CoinGeek frankly asked about incentives for Penn Law researchers to tackle this issue. “This study was not funded by any organization outside the University of Pennsylvania. [Researchers] owe thanks to the Department of Engineering, Penn Law and the Penn Center for Technology, Innovation and Competition, with whom [researchers] are affiliated,” the team insisted.
Still, and rather immediately, Coin-Operated Capitalism suffers from a lack of definition, real failure at clearly setting terms. Capitalism is used exactly one time, and in passing, early in the paper (page 5). The wistful line concludes, “an understanding of the ongoing ICO experience can also inform debates about the digital future of capitalism.” No debate, now or in the future, is possible if readers cannot be sure what it is precisely under consideration.
Assumptions, assumptions, assumptions
Their footnote getting close to a definition refers to Julie E. Cohen’s 2016 paper, The Regulatory State in the Information Age. The Georgetown Law Mark Claster Mamolen Professor of Law and Technology employs the word capitalism only nine times in 46 pages, and even then it’s met with qualifiers, informational capitalism as contrasted against industrial capitalism.
The closest Professor Cohen, and therefore the Penn Law working paper, gets to a definition is how “it is important not to confuse the demands of informational capitalism, understood as a distinct system of political economy requiring effective oversight and guidance, with the demands of information capitalists.” That hardly settles things.

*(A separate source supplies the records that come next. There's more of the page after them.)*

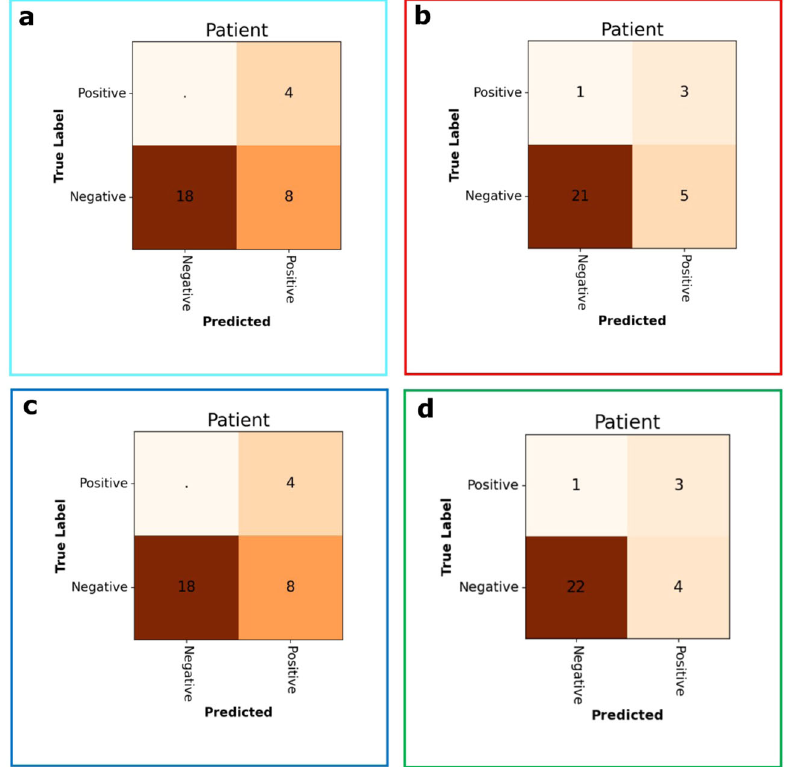
Fig. 5 Confusion matrices for EVS2 for each fold. Frame colours correspond to cross-validation folds ( a – d ) from Figs. 3 and 4. Vessel status is extracted automatically from all 30 patients in EVS2. Note that this experiment comprises of four DVT positive and 26 DVT negative patients, thus sensitivity/true positive rate is discretised in a ROC curve with only four steps, which makes a plot less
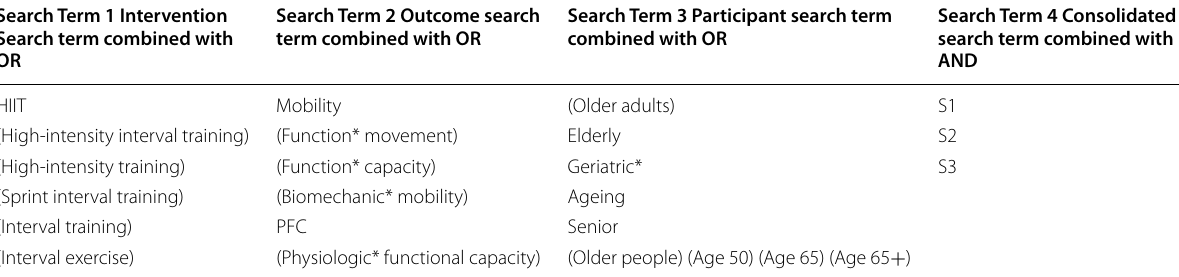
Search Term 2 Outcome search term combined with OR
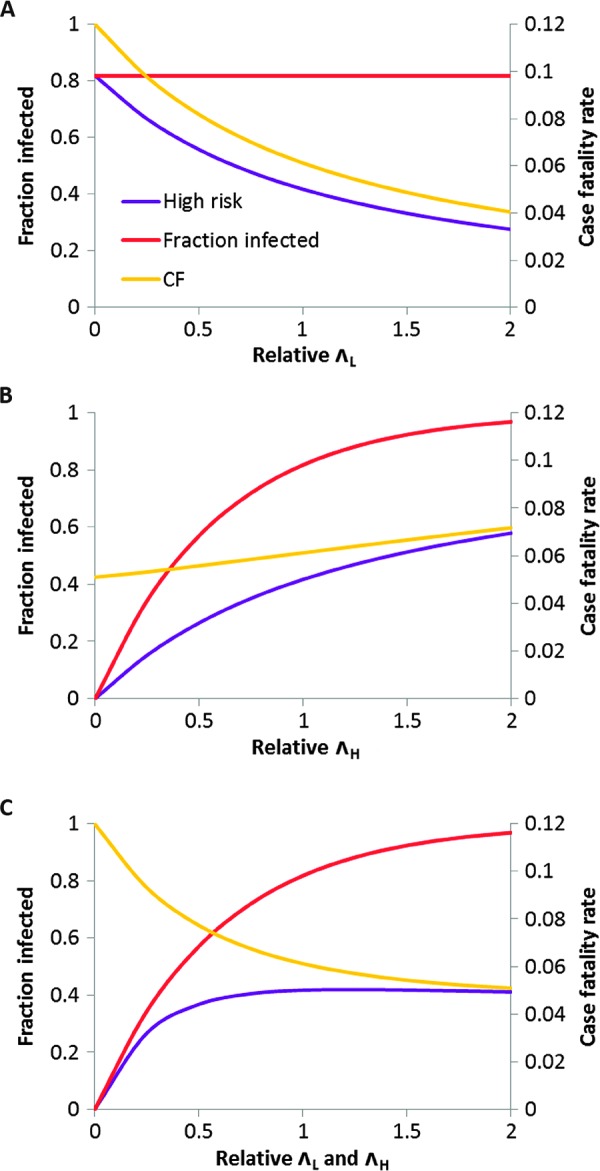
Modeling the effect of LPT infections on clinical burden due to T. parva.(A) Model outputs for scenario A, changing the force of infection for LPT species, ΛL (relative to baseline, scaled to 1 on horizontal axis), but not changing ΛH. Baseline parameter values are as in Table 3. Fraction of calves infected with T. parva before 1 year old (unchanged), high-risk infections only, and overall case fatality rate are shown. (B) Same outputs for scenario B, changing the force of infection for T. parva, ΛH, but not changing ΛL. (C) Same outputs for scenario C, changing both ΛH and ΛL. In contrast to scenario B, there is minimal change in the fraction of calves at high risk over a fourfold change (from 0.5 to 2) in relative forces of infection for this set of parameter values.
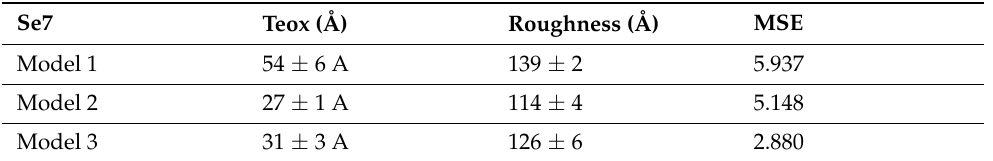
Table 2. Ellipsometry fit parameters obtained for the sample Se7 with the different models proposed in Figure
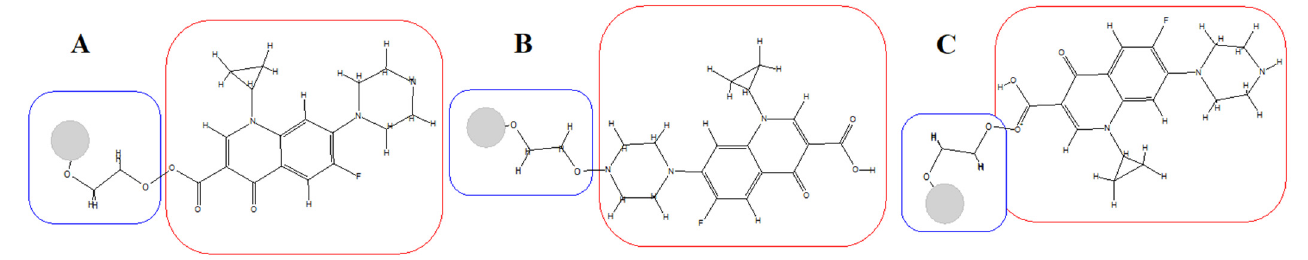
Figure 2. Chemical structure models of the AgNP-PEG-CIP (two methylene units,-CH 2 -CH 2 , of the AgNP-PEG, i.e., AgNP-O-(CH 2 -CH 2 )n-O-CIP interactions, showing OH, NH, and C=O sites); blue and red encased area represent PEG and CIP, respectively; the circle represents the AgNPs; ( A ) represents –(C=O)-OH-based CIP conjugation, ( B ) represents piperazinyl NH-based CIP conjugation, and ( C ) represents (HO-)-C=O-based CIP conjugation.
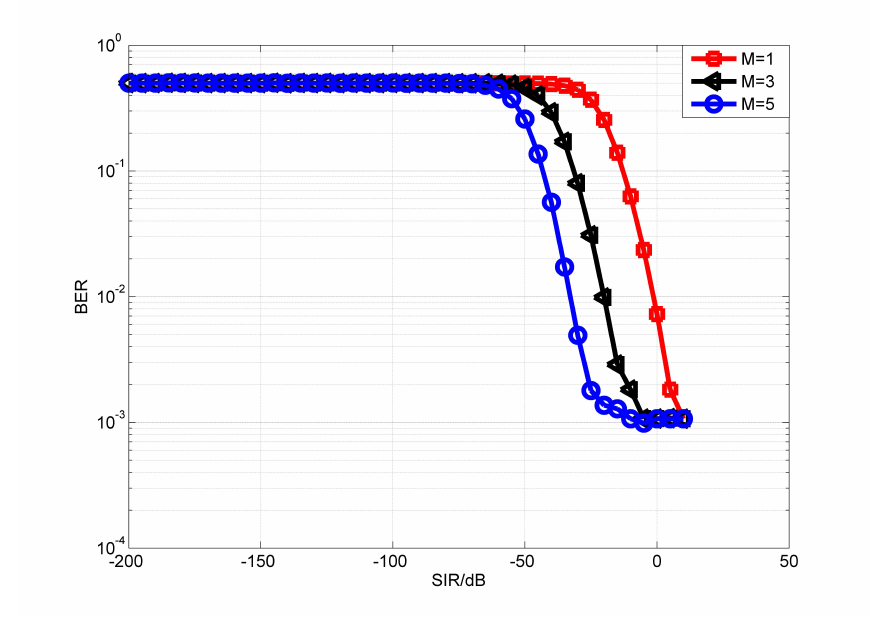
Figure 7. BER performance of OPRLS with quantization noise.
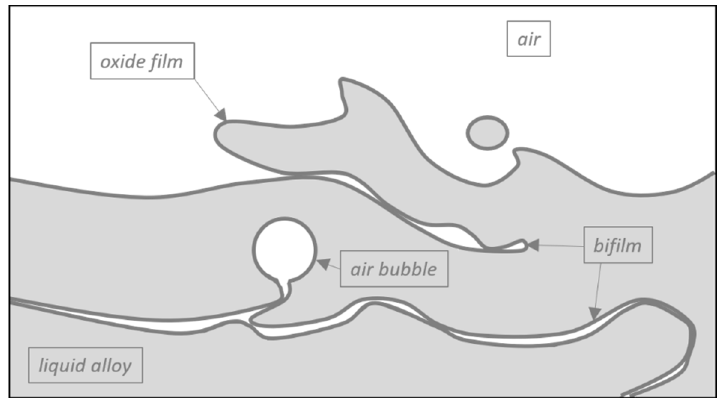
Figure 1. Scheme of bifilms and bubbles formation [8].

Neither is a distinction made by the Penn Law team between government, coercive means of regulation, versus guilds or cartel notions of voluntary, industry-derived regulation. In fact, to Penn Law, only government regulation seems to exist, and so it is, again, assumed the magic escape hatch of “regulation” can be appealed to because readers for whom the working paper is meant share such assumptions. It is as if 2008’s Great Recession never happened, nor flash crashes, nor countless other anecdotes about mainstream finance’s failures despite being heavily regulated.

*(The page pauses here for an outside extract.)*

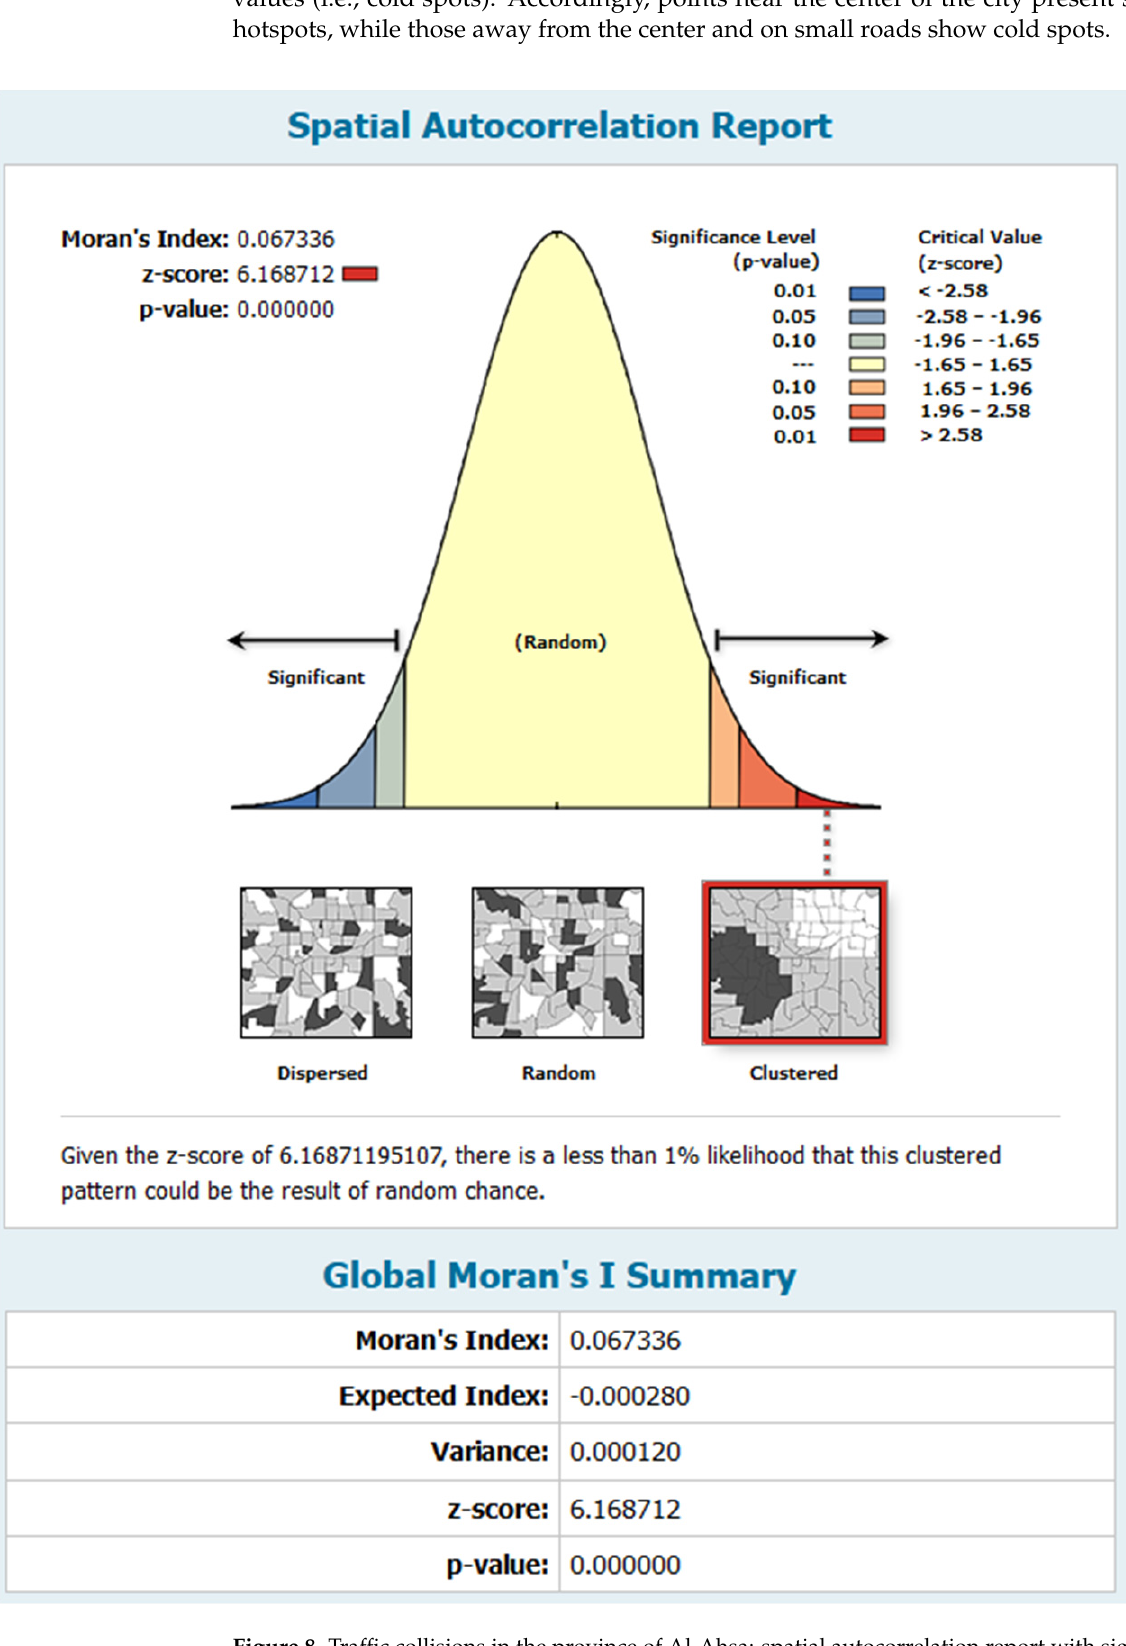
Figure 8. Traffic collisions in the province of Al-Ahsa: spatial autocorrelation report with significance graph of Moran’s I, z-score, and p -value.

It’s safe to assume innovation taking place in the many billions of dollars around the world due to ICOs, opening up mostly permissionless speculation to unaccredited investors, would never have gotten off the ground if the likes of Penn Law had any say.

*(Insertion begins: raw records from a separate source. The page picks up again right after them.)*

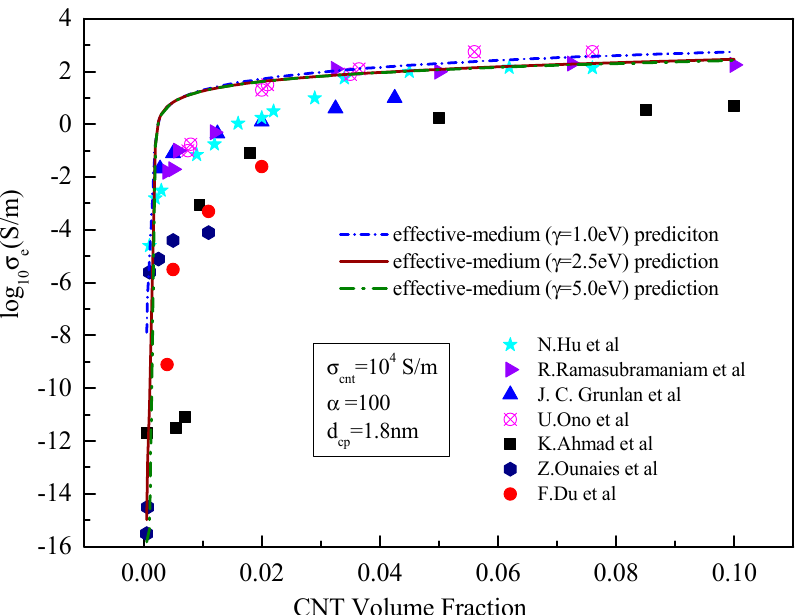
Figure 8. Comparison between the prediction results of the effective medium model and existing experimental data [21,23–28] with the variable barrier height.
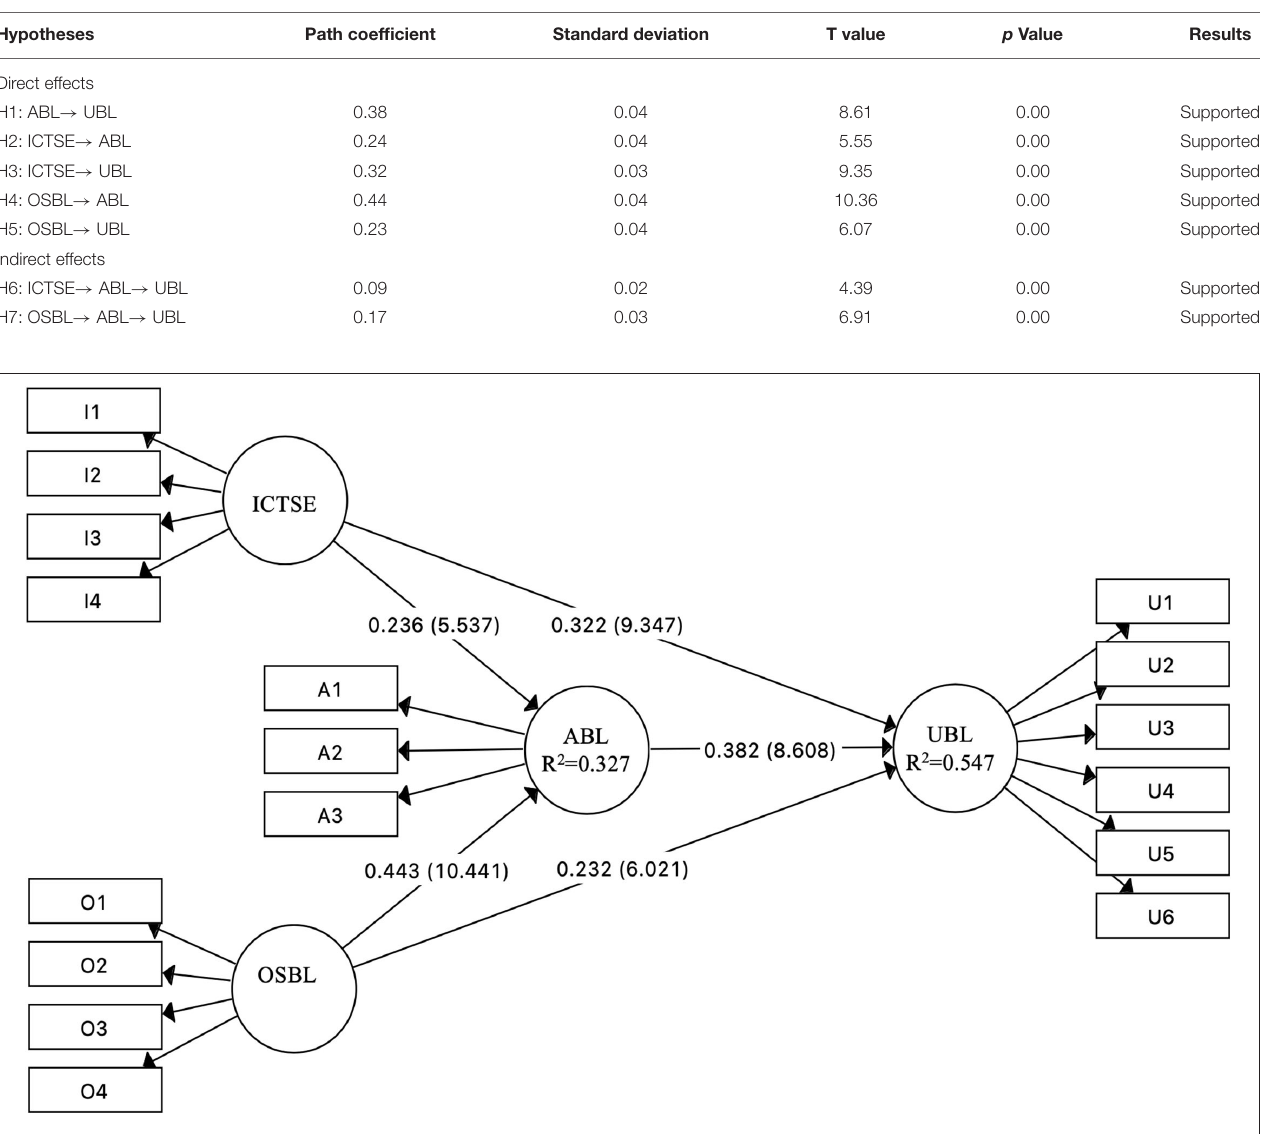
FIGURE 2 | PLS-SEM for predicting the use of blended learning (the values in parentheses are T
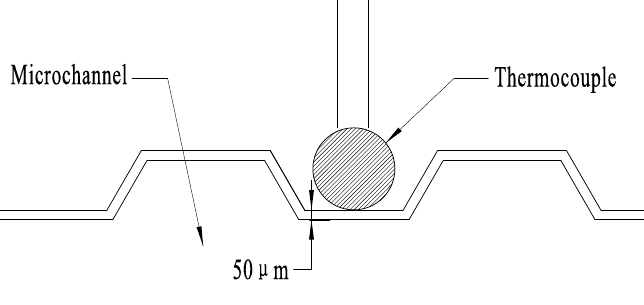
Figure 2. Schematic of the thermocouple relative to the microchannel.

It is also ironic lawyers in the study are worried about lack of clear contractual language, code or no code, employed by ICO proponents. If ever there was a group who should be castigated for purposefully muddying waters, it is the legal community. There is probably an argument to be made about contractual language being so regularly opaque and impenetrable in real life that average folks don’t bat an eye at having to read them.
“One of the biggest takeaways,” the Penn Law paper notes, “is that many ICOs did not promise that investors will be protected from insider self-dealing. In other words, there was no guarantee that the tokens won’t be subject to pumps and dumps by ‘whale’ traders, insider trading, and other market manipulations.”
The working paper’s basic finding “is that ICO code and ICO contracts rarely match. In a financial ecosystem built around the proposition that regulation is unnecessary because code is the final guarantee of performance, the absence of coded governance protections is troubling. We also show that at least some popular ICOs have retained the power to modify their tokens’ rights, but have failed to disclose that ability in plain English.”
To put it the entirety of Coin-Operated Capitalism in plain language: no one reads smart contracts, and it almost doesn’t matter. The watchwords are “be careful out there.” Crackdowns, courts, cops, and bureaus staffed with regulatory enforcers, new laws will indeed kill the greatly innovative aspects of ICOs. They’ll become a digital version of IPOs, and no one should want that.